Matita, inchiostro e acquerello su carta, mm 322 x 246. Siglato e datato in basso a sinistra: AQ 1824
In alto al centro: Jardin donnant/sur le Tibre. Più in basso a sinistra, in verticale: coupe de la petite fontaine. In basso a sinistra: Petit Palais Falconnieri / strada Guilia. In basso a destra: 2 doriques avec/ bases attiques. In basso al centro sul supporto: A Rome.

Il disegno di Q. raffigura la pianta del piano terra del palazzetto, oggi non più esistente, sito in via Giulia al fianco del grande Palazzo Falconieri del quale costituiva un’estensione. L’elaborato va posto in relazione con il rilievo planimetrico tracciato da Orazio Torriani nel 1616 raffigurante una delle preesistenti case cinquecentesche che si trovavano in via Giulia nell’area di proprietà Farnese, acquisita da Orazio Falconieri nel 1638.
Q. non definisce i confini esterni dell’unità abitativa ma si limita a precisare la successione degli spazi distributivi interni, costituiti dal vestibolo d’ingresso e da una semplice loggia porticata a 2 campate, servita da un corpo scala laterale.

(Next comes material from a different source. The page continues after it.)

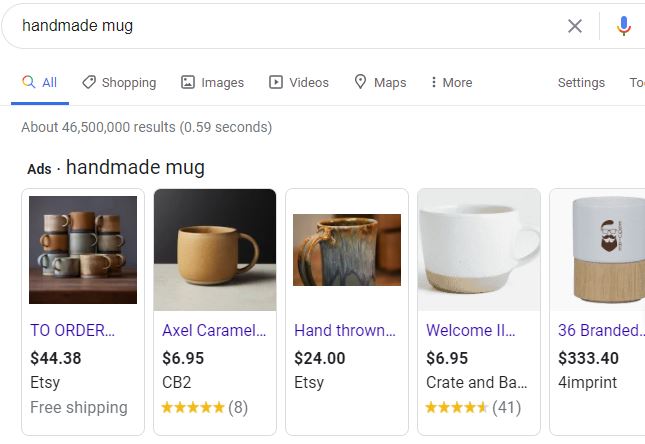
The height and width of the screenshot is (444, 645). Identify the location of counter. (384, 275), (255, 292), (110, 281).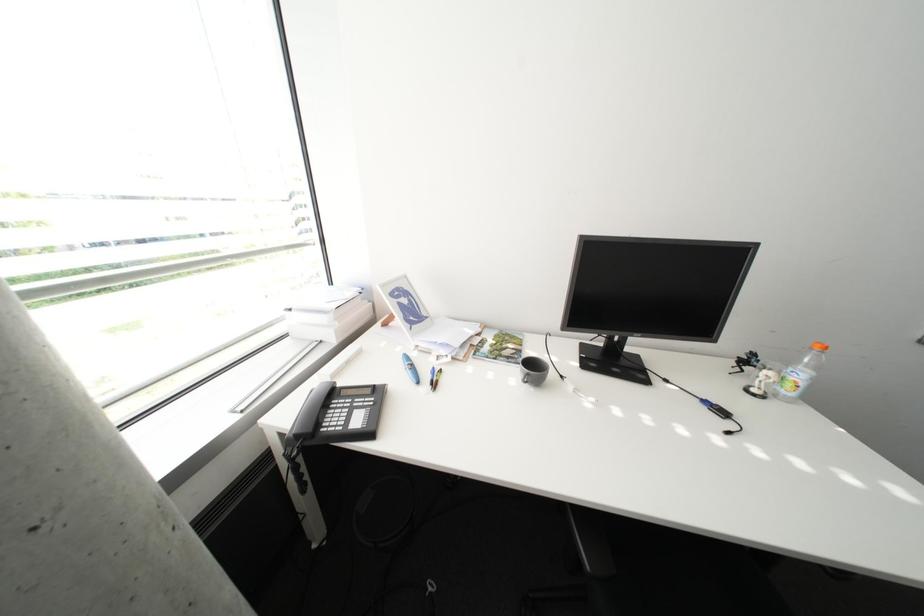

Un cortiletto sviluppato in profondità era ornato sulla parete di fondo da una fontana, posta ad un livello più basso, raggiungibile da 4 gradini.
A differenza di Torriani, Q. non rappresenta l’area presso il Tevere: dalla corte si accedeva al grande giardino di pianta rettangolare, contraddistinto da 4 aree verdi alberate e da una loggia affacciata sul fiume.

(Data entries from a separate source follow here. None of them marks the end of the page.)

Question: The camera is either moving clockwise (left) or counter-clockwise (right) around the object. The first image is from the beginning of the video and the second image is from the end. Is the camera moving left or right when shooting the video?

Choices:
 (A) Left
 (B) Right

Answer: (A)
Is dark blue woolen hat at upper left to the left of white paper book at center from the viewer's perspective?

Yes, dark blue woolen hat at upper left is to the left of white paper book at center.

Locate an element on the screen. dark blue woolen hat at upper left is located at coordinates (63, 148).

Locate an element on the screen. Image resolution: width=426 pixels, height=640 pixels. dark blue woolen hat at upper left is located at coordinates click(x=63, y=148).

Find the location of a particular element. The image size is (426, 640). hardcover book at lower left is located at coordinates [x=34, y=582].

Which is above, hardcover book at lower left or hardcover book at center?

L’edificio fu trasformato nel ‘700 da Nicola Michetti, Ferdinando Fuga e Carlo Francesco Bizzaccheri. La planimetria del 1875, eseguita dall’architetto Benedetto Landolfi, documenta lo stato del complesso prima della demolizione avvenuta nel 1893 a causa dei lavori eseguiti per i nuovi argini fluviali. (C. I.)